• [SUPPLIED TEXT]
Content starts

A network of unpaid mentors create community learning centers in areas hard-hit by AIDS, Famine

While HIV/AIDS and hunger have taken a huge toll on teachers, students, and families in Zambia, EDC is supporting a growing network of community learning centers that bring education to areas without formal schools. The 300-plus centers are run by unpaid mentors using lessons delivered via radio to groups of young people gathered in homes, backyards, churches, or cement-block classrooms.

"We're setting up learning centers in places where there are no schools."

In the Chimbwete district, for example, David Mumba has set up an outside classroom in a clearing in the bush. The day’s homework is written on a slate board hanging from a tree surrounded by a few benches. Mumba guides his students through the radio broadcasts, which feature active learning activities in mathematics, science, social studies, and English. For many children in the area, this classroom is the only one they know; the district school is several miles away—much too far to walk, particularly for children who must spend much of their day looking for food and tending to sick relatives.

“In Chikuni, the number of centers has grown from two to 21, and the mentors are actively recruiting and training other mentors.”

Content ends

• [TASK A] Print the stretch of the listing from the line containing "Which category has" through the line containing "Reading right to", leaving the pictures out.

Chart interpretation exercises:
Content starts

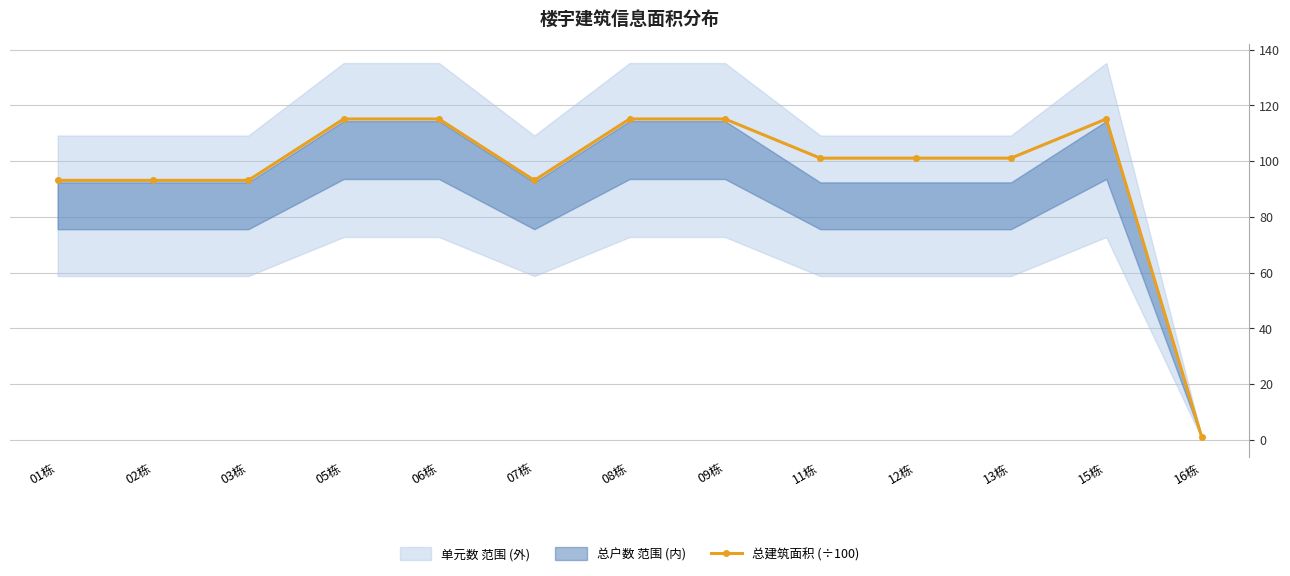

Where is the first local minimum?

07栋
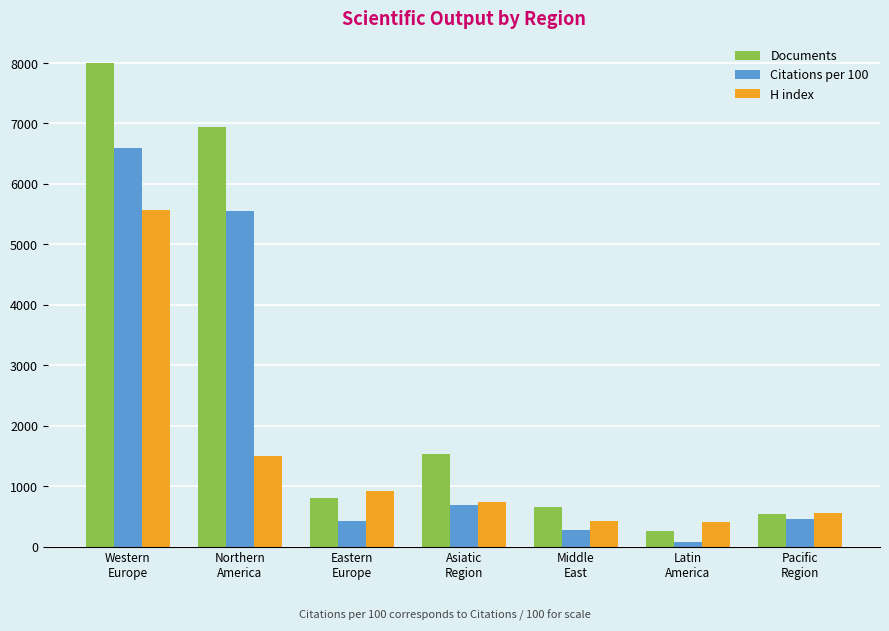

Which category has the lowest value in the Citations per 100 series?

Latin
America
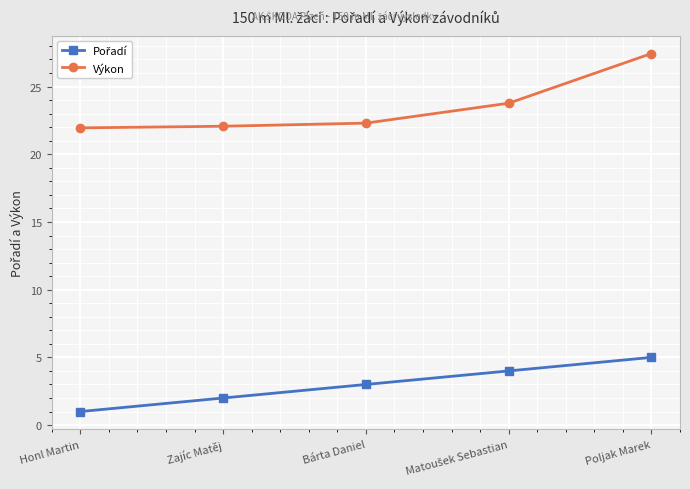

What is the difference between the maximum and minimum values in the Výkon series?

5.5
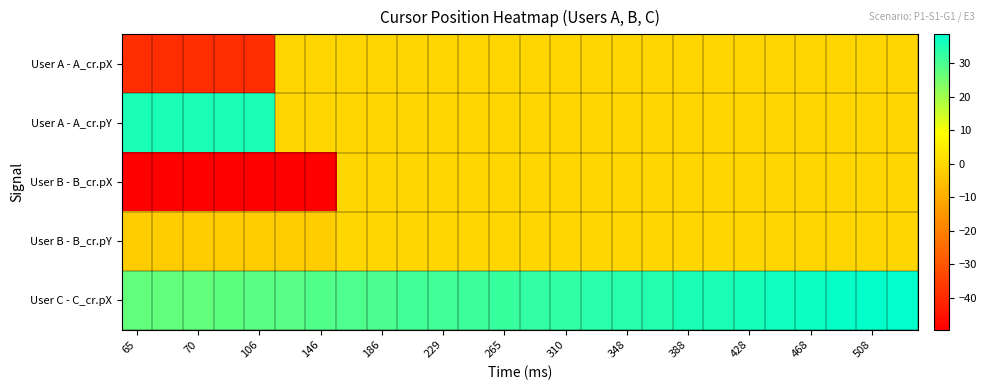

Reading right to left, transcribe all the data shown in this chart.

User A - A_cr.pX: 0.0	0.0	0.0	0.0	0.0	0.0	0.0	0.0	0.0	0.0	0.0	0.0	0.0	0.0	0.0	0.0	0.0	0.0	0.0	0.0	0.0	-39.0	-39.0	-39.0	-39.0	-39.0
User A - A_cr.pY: 0.0	0.0	0.0	0.0	0.0	0.0	0.0	0.0	0.0	0.0	0.0	0.0	0.0	0.0	0.0	0.0	0.0	0.0	0.0	0.0	0.0	35.5	35.5	35.5	35.5	35.5
User B - B_cr.pX: 0.0	0.0	0.0	0.0	0.0	0.0	0.0	0.0	0.0	0.0	0.0	0.0	0.0	0.0	0.0	0.0	0.0	0.0	0.0	-49.5	-49.5	-49.5	-49.5	-49.5	-49.5	-49.5
User B - B_cr.pY: 0.0	0.0	0.0	0.0	0.0	0.0	0.0	0.0	0.0	0.0	0.0	0.0	0.0	0.0	0.0	0.0	0.0	0.0	0.0	-2.5	-2.5	-2.5	-2.5	-2.5	-2.5	-2.5
User C - C_cr.pX: 38.6	38.1	37.6	37.1	36.7	36.1	35.5	35.2	34.5	34.0	33.5	33.0	32.5	32.0	31.5	30.9	30.7	29.9	29.4	29.2	28.6	28.2	27.8	26.9	26.9	26.9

Content ends

• [TASK B] In the text on Zambia's community learning centers, give the stretch from "In the Chimbwete" through "to sick relatives." again with "slate board" changed to "chalkboard".

• [WORKED SOLUTION A]
Which category has the lowest value in the Citations per 100 series?

Latin
America

What is the difference between the maximum and minimum values in the Výkon series?

5.5

Reading right to left, transcribe all the data shown in this chart.

• [WORKED SOLUTION B]
In the Chimbwete district, for example, David Mumba has set up an outside classroom in a clearing in the bush. The day’s homework is written on a chalkboard hanging from a tree surrounded by a few benches. Mumba guides his students through the radio broadcasts, which feature active learning activities in mathematics, science, social studies, and English. For many children in the area, this classroom is the only one they know; the district school is several miles away—much too far to walk, particularly for children who must spend much of their day looking for food and tending to sick relatives.